Printemps 2022, la Fonderie Horne fait à nouveau parler d’elle. Sur toutes les lèvres, elle les gerce de sa controverse… de sa contamination qui expose ses voisins à un risque élevé de développer un cancer du poumon. De là est né Arsenic mon amour, le premier ouvrage de la nouvelle collection Brûlot des Éditions du Quartz.
Dans les quelque quarante pages d’introspection, Jean-Lou David et Gabrielle Izaguirré-Falardeau livrent leur vécu, leurs questionnements, leurs réflexions et leurs émotions par l’entremise d’une correspondance s’étalant de juillet à novembre 2022. Dans ce genre épistolaire, les auteurs se dévoilent. Jean-Lou fait partie de ceux qui viennent de la Bittt à Tibi. En plus d’être né à Rouyn-Noranda, il est le descendant de générations qui s’y sont ancrées jusqu’à y creuser leur tombe dans la faille. Quant à Gabrielle Izaguirré-Falardeau, elle respire l’arsenic depuis « l’hiver de ses quatre ans ». Même si elle n’est pas de souche, elle n’a « jamais été autre chose que rouynorandienne », avoue-t-elle.
L’amour, l’attachement et le sentiment d’appartenance à la ville meurtrière font partie des contrastes que les correspondants mettent en lumière, ou en noirceur, en parlant de sa beauté et de sa laideur, de sa nature vivante et morte, de sa moralité et de son immoralité, de son passé et de son présent. Justice et injustice, résistance et obéissance, confiance et trahison, vie et profits… D’un côté, il y a Rouyn et de l’autre, Noranda; deux entités qu’un trait d’union ne suffit pas à raccorder. Ici, il y a l’enraciné jusqu’à la moelle qui y vit toujours; ailleurs, il y a celle à l’identité ébranlée qui a choisi de s’en éloigner. À travers ces paradoxes, entre le choix de prendre la parole ou de se taire, le duo fait combat commun : « il ne sera pas question de se fermer la gueule. »

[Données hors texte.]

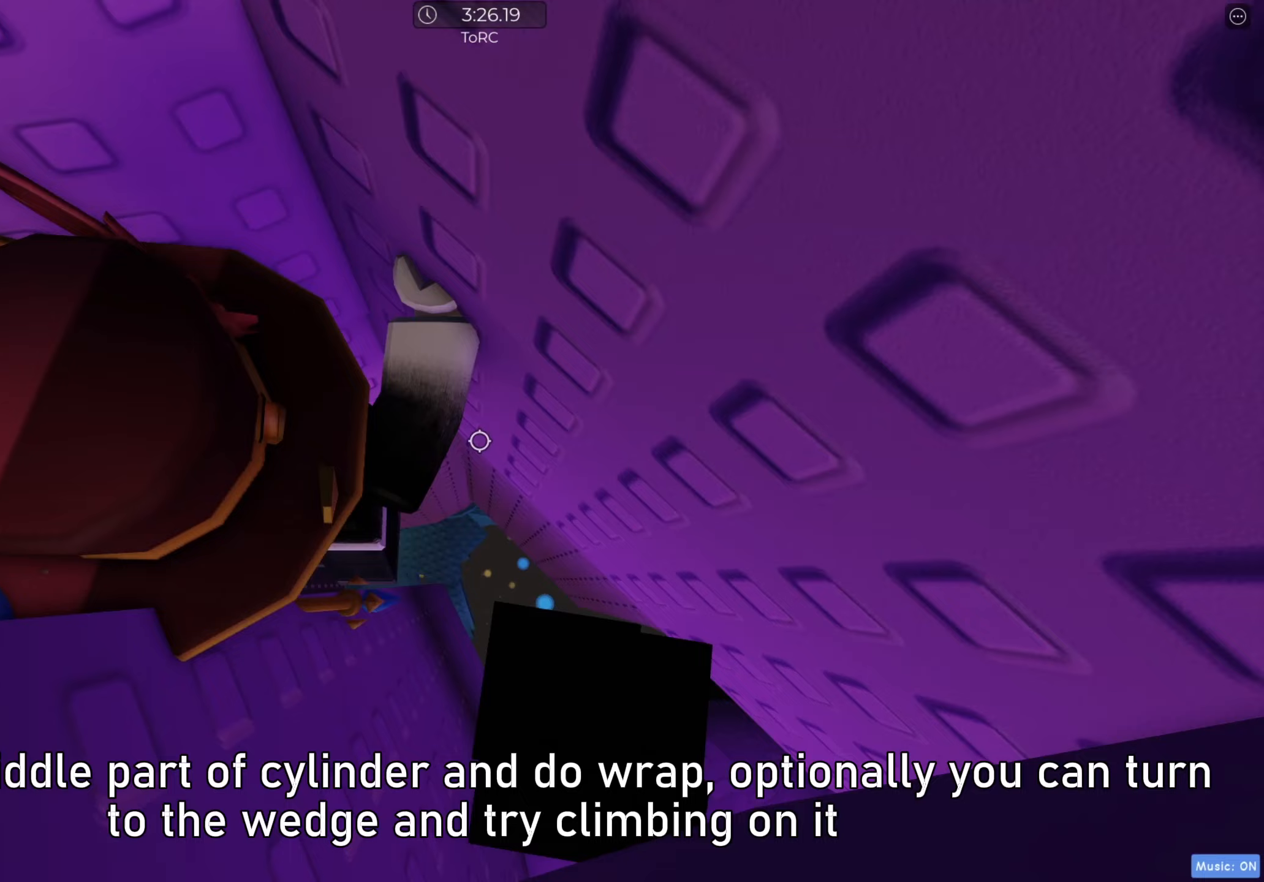
{"keys": ["w"], "events": [[150, "w", "down"], [283, "d", "up"]]}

De ces lettres émanent les retentissements d’une relation toxique entre le narcissisme pervers de la Fonderie Horne et de sa ville complice et l’ensemble des anonymes qui survivent ou meurent sous son joug insidieux. Sur et entre les lignes, on lit la douleur des auteurs, celle de leur émergence face à une dure réalité… Ils font partie des victimes de ce « monstre de fer qui ronfle dans la ville ». Tous les signes sont criants. Parce que la perverse narcissique est charismatique et séduisante : « La compagnie faisait ruisseler sur la ville la promesse d’une vie américaine confortable. » Parce qu’elle a une emprise : « J’y suis trop intimement attachée. » Parce qu’elle repère les plus vulnérables : « Des quatre coins de la Terre, des gens désœuvrés […] vinrent en grand nombre s’abreuver à la mamelle énorme du veau. » Parce que, et ce, jusqu’à ce que la victime prenne conscience de son véritable amour, non pas pour son bourreau, mais plutôt pour l’image qu’elle s’en était créée : « Je ne sais pas si j’ai correctement aimé ce territoire, ou seulement l’idée que je m’en faisais. »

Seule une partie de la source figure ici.